English majors find freedom in online publishing


CW/ Kallie Chabla

Leah Goggins | @leahisonline, Staff Reporter

It was the holy triumvirate of Bella Swan, Edward Cullen and Jacob Black which first led Abbigail Wester-Johnson to the shore of the unrelenting ocean that is online fiction writing. The junior majoring in English and political science was in middle school when she began reading stories on Wattpad, which offered an “insane number of ‘Twilight’ fan fictions,” Wester-Johnson said. “Some of them were pretty well-written, too.”

Wattpad is a multi-platform social media community that encourages users to publish stories that can be read for free by other community members. Wattpad’s flagship app now boasts more than 500 million uploads from its user base of more than 70 million people, according to the company’s website.

In high school, junior English major Amanda Kate Jones struggled to find and purchase all the books needed to sate her reader’s appetite, so she turned to Wattpad. For Jones, the app was an easy way to read the genres she loved at a price she could afford.

“My greatest struggle reading growing up was never having enough money to read all that I wanted, so I enjoyed having free books at my thumbs,” Jones said.

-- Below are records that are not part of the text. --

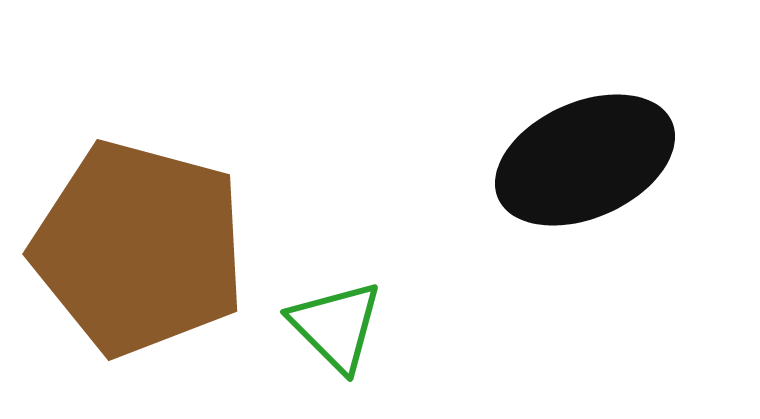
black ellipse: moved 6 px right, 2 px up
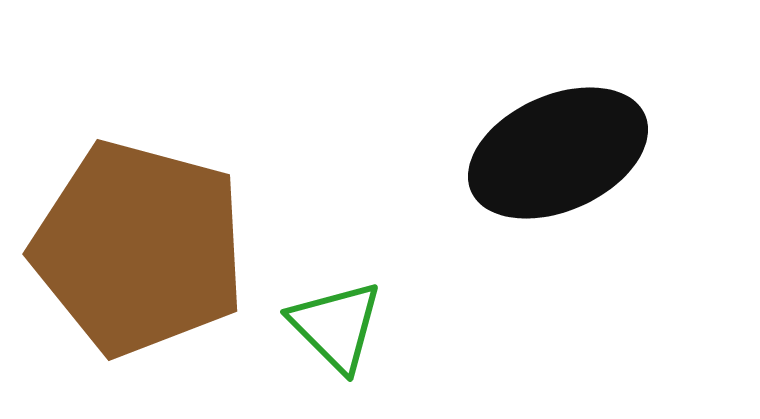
black ellipse: moved 27 px left, 7 px up
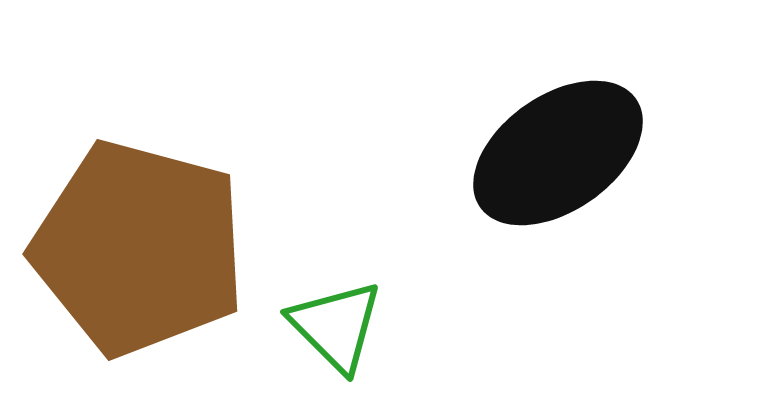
black ellipse: rotated 11 degrees counterclockwise
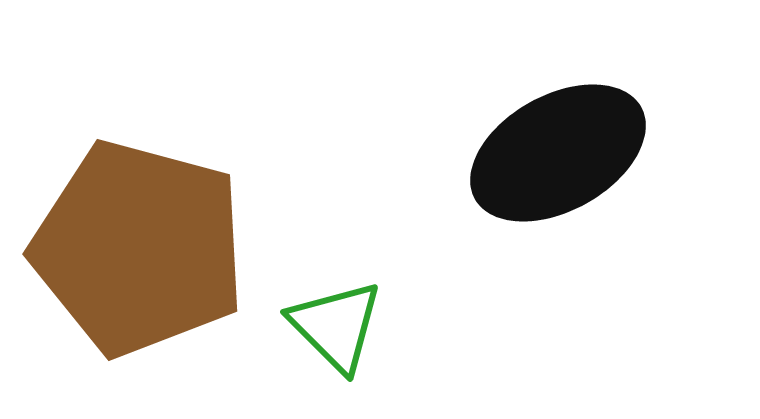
black ellipse: rotated 6 degrees clockwise
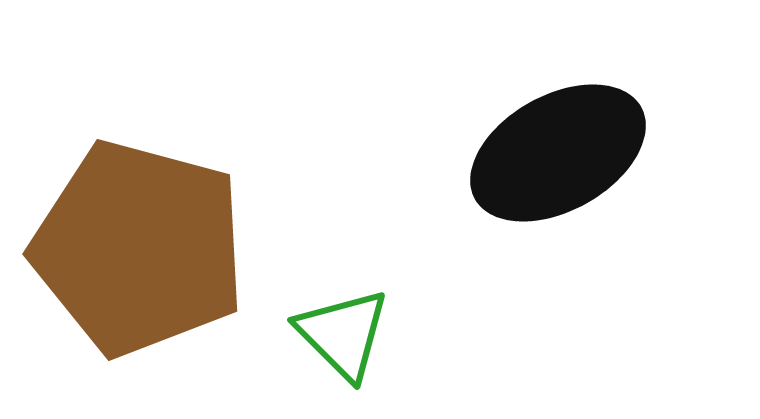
green triangle: moved 7 px right, 8 px down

Though it is perhaps the most prolific, Wattpad isn’t the only publishing platform that has drawn in UA English students. When she was younger, Wester-Johnson also read fiction on Quizilla, a quiz website that morphed into a fan-fiction repository before being shut down in 2014. Another popular hideaway is Archive of Our Own, sometimes referred to as AO3, a website run by the Organization for Transformative Works, a nonprofit that seeks to preserve and legitimize “fanworks and fan culture in its myriad forms,” according to the organization’s website.

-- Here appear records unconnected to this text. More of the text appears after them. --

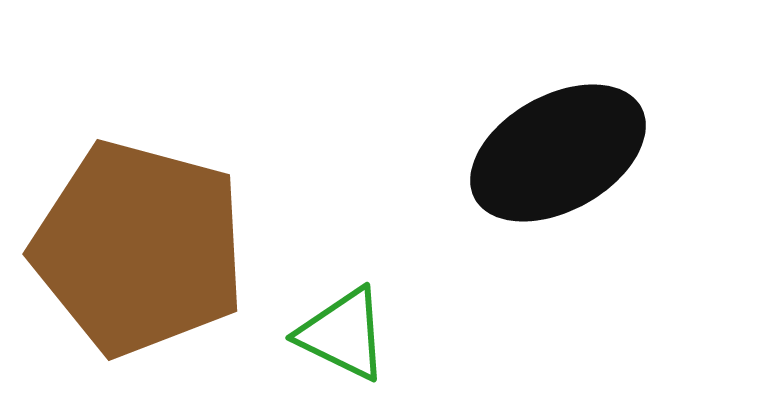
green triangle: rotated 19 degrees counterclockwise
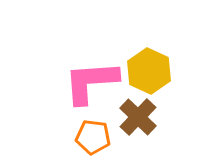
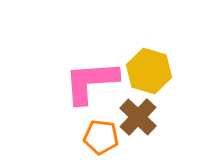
yellow hexagon: rotated 9 degrees counterclockwise
orange pentagon: moved 8 px right
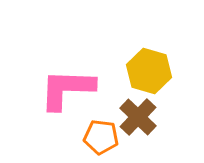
pink L-shape: moved 24 px left, 7 px down; rotated 6 degrees clockwise
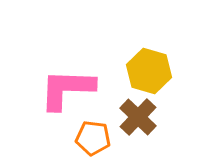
orange pentagon: moved 8 px left, 1 px down
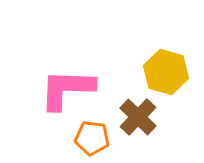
yellow hexagon: moved 17 px right, 1 px down
orange pentagon: moved 1 px left
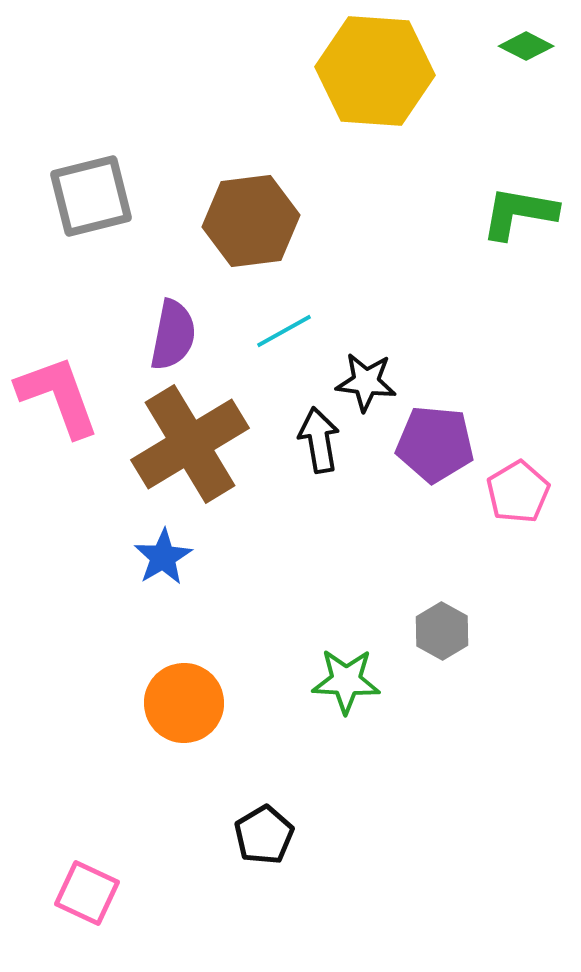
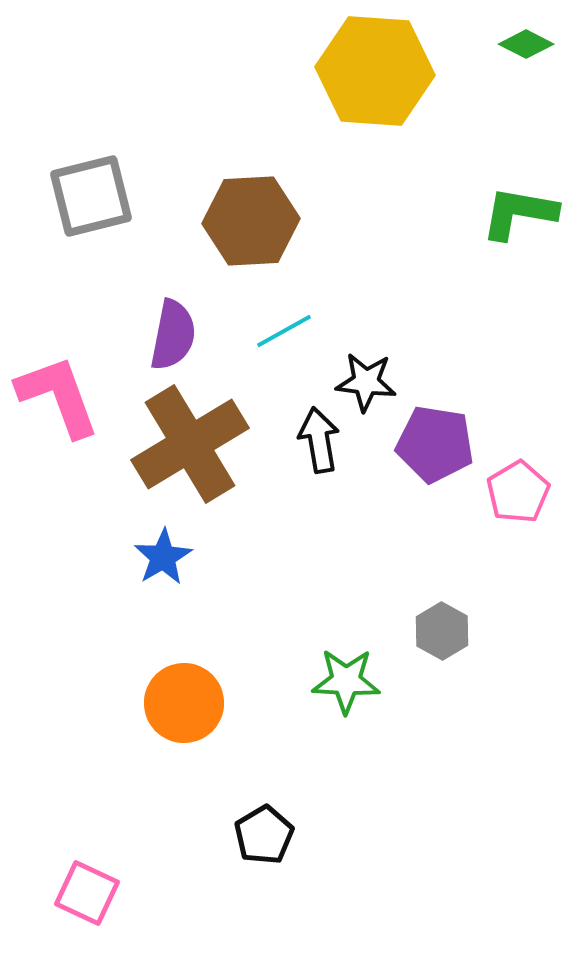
green diamond: moved 2 px up
brown hexagon: rotated 4 degrees clockwise
purple pentagon: rotated 4 degrees clockwise
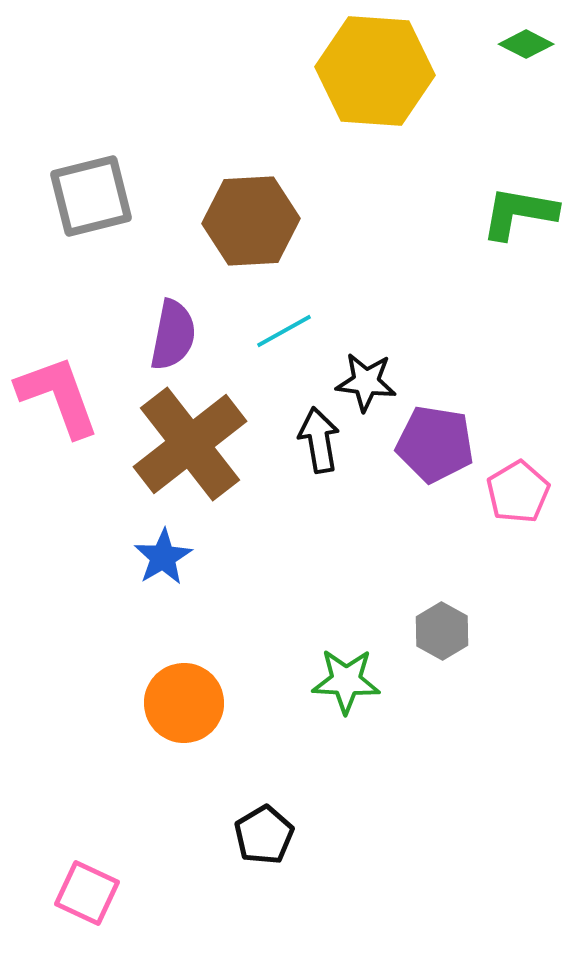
brown cross: rotated 7 degrees counterclockwise
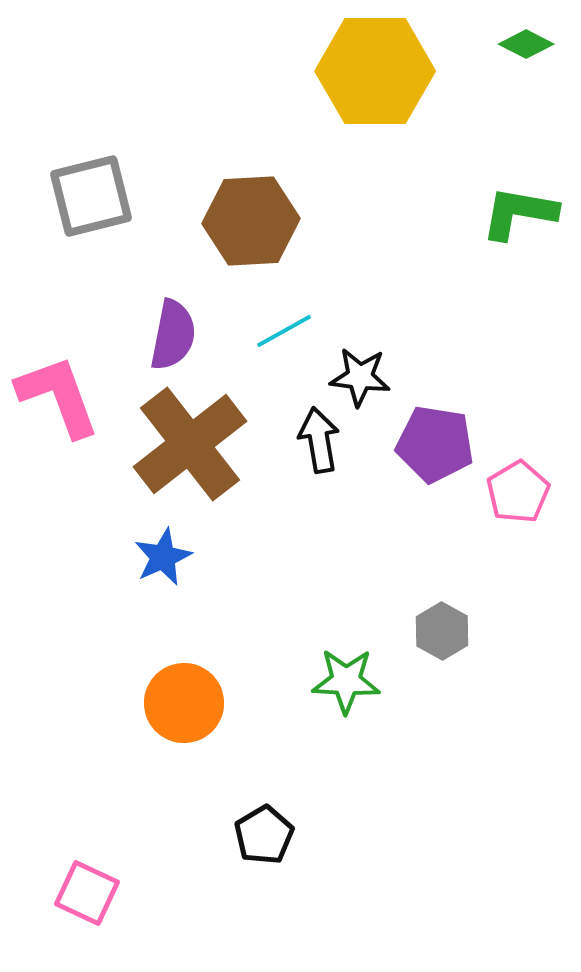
yellow hexagon: rotated 4 degrees counterclockwise
black star: moved 6 px left, 5 px up
blue star: rotated 6 degrees clockwise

Freshman English student Elena House occasionally reads stories on AO3, where “there is a larger pool of LGBT representation in [fictions],” House said. She also cited more accurate and well-rounded depictions of young people, which she attributes to the youth of those who write fan fictions on the platform. To House’s point, the vast majority of writers on AO3 are younger than 30, according to an informal, Tumblr-helmed 2013 census of the users. One of those writers, in fact, includes herself.

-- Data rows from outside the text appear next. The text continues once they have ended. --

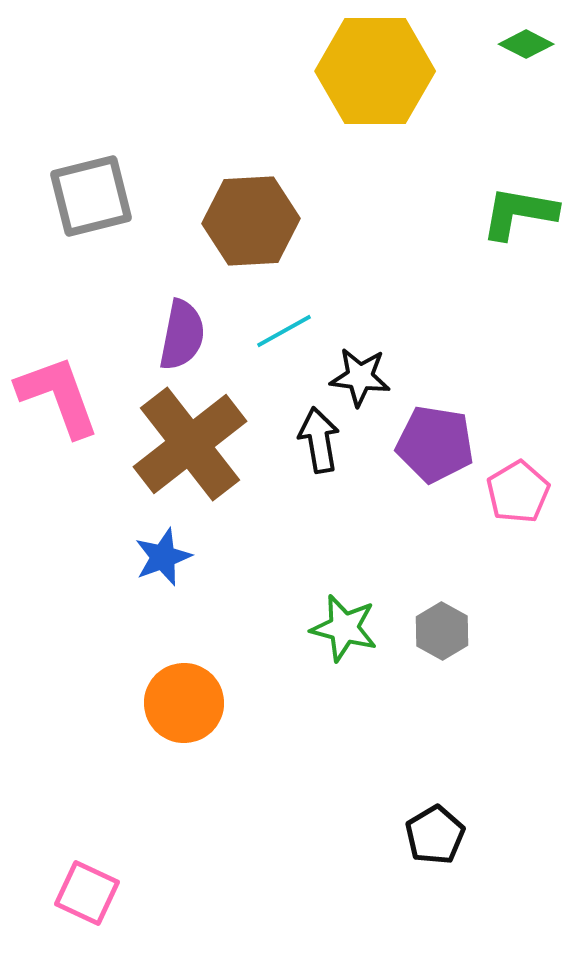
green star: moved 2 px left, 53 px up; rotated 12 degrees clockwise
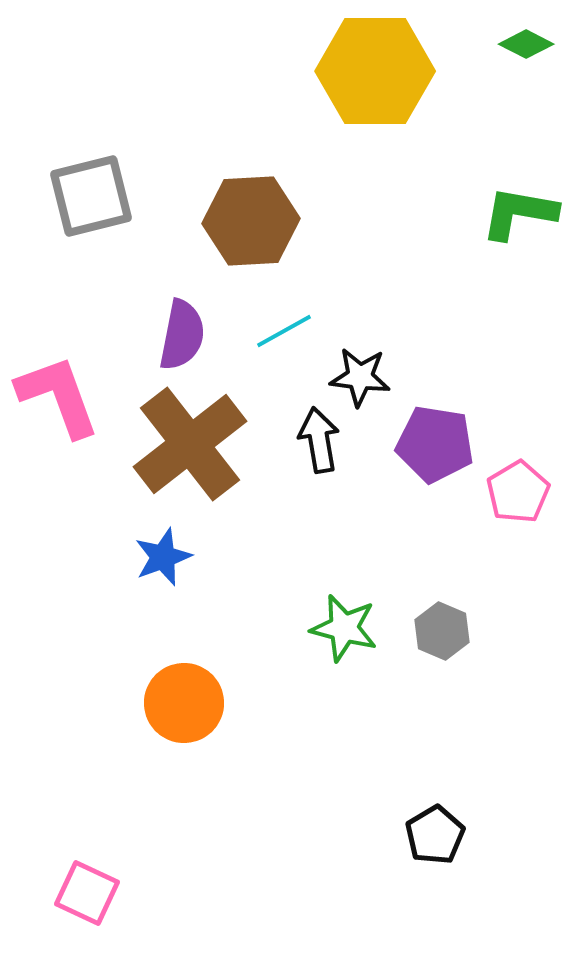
gray hexagon: rotated 6 degrees counterclockwise
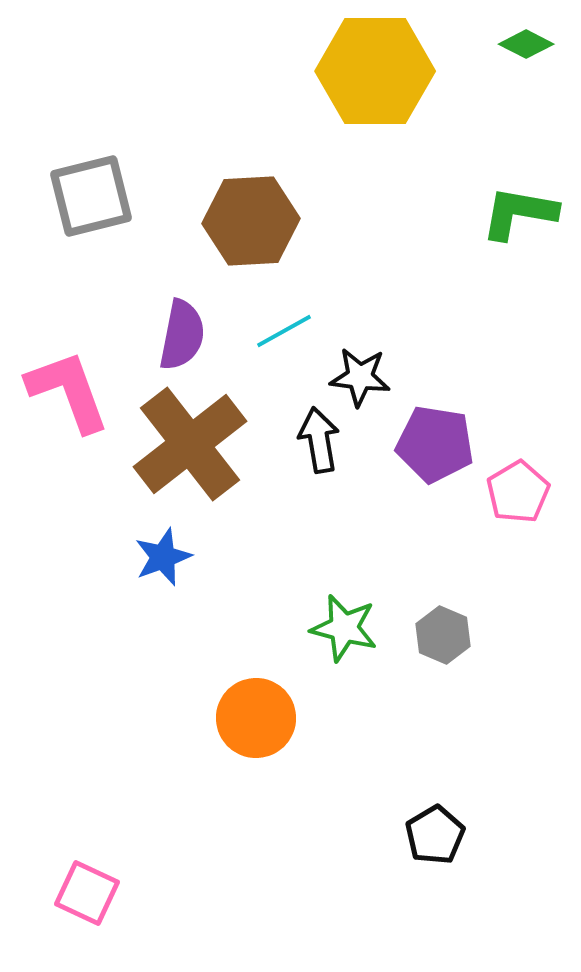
pink L-shape: moved 10 px right, 5 px up
gray hexagon: moved 1 px right, 4 px down
orange circle: moved 72 px right, 15 px down
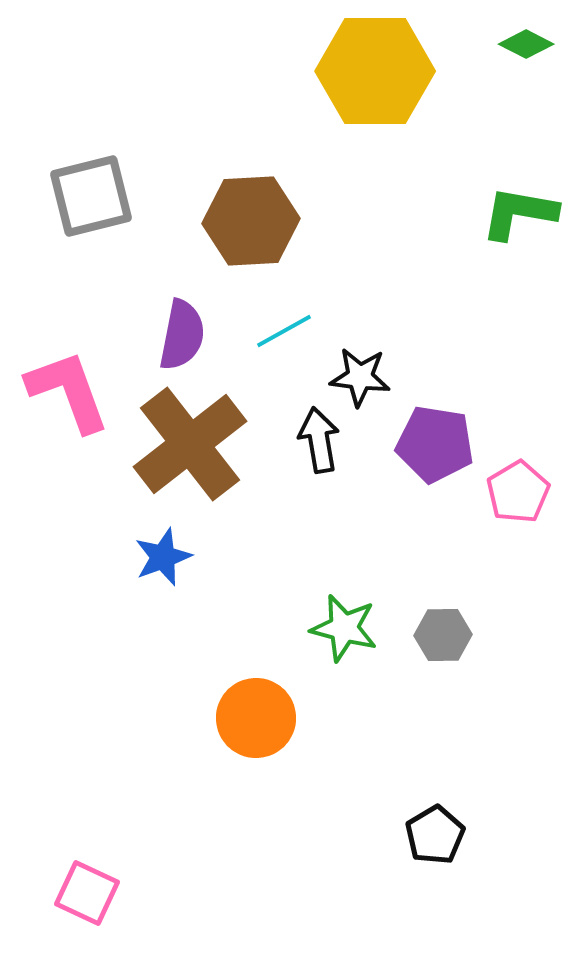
gray hexagon: rotated 24 degrees counterclockwise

“I’ve [written fan fiction] as a joke; I’ve done it seriously,” House said. “It feels nice when writing longer pieces to just take a break and write drabbles about characters who already exist in the public eye.”

Jones, too, has published her work online through Wattpad.

“I love the idea of putting my work out there to be read, but I’m really self conscious about the works I put the most time and effort into,” Jones said.

Wester-Johnson, who plans on bringing a young adult dystopian novel to Wattpad in 2019, has never uploaded an original work online before, but she recognizes the importance that such platforms have for young readers and writers.

I think [online publishing platforms] are very important for people of all ages that want to be writers but don’t necessarily have the knowledge or skill to become published yet,” Wester-Johnson said. “It’s also a great way to build a base of readers to make publishing in the future easier. It was also important to me because it allowed me to read hundreds of stories I would otherwise not have had access to.”

Though fan fictions and self-published online stories may seem totally separate from the world of traditional trade book publishing, many authors have made careers out of their online work. “The Kissing Booth,” a 2018 Netflix original movie starring Joey King and Molly Ringwald, is based on a novel of the same name by Beth Reekles. Reekles, a 20-year-old romance author, has been published by traditional presses four times after being discovered on Wattpad.

Reekles published the novel “The Kissing Booth” on Wattpad at 15 years old, and she isn’t the only young writer to use the website as a slingshot into paid writing. In 2013, when Anna Todd was just 24, she published “After” on Wattpad. “After,” whose main characters were college student Tessa Young and One Direction band member Harry Styles, spiraled into a series that garnered hundreds of millions of views. Todd quickly signed deals with Simon & Schuster and Paramount Pictures, which will release a movie based on “After” in April.

When Reekles and Todd published their respective novels on Wattpad, it’s likely that they inspired their millions of readers to try writing themselves.

“When readers see a writer putting themselves out there in this way, they are more likely to want to put themselves out there in a similar way,” Jones said.

If content continues to inspire content, perhaps Wattpad readers can look forward to reading and writing their fan fictional sequels to “After.” In this world of remixes, remasters and reinterpretations, maybe fan fictions based on fan fictions are not so fantastical.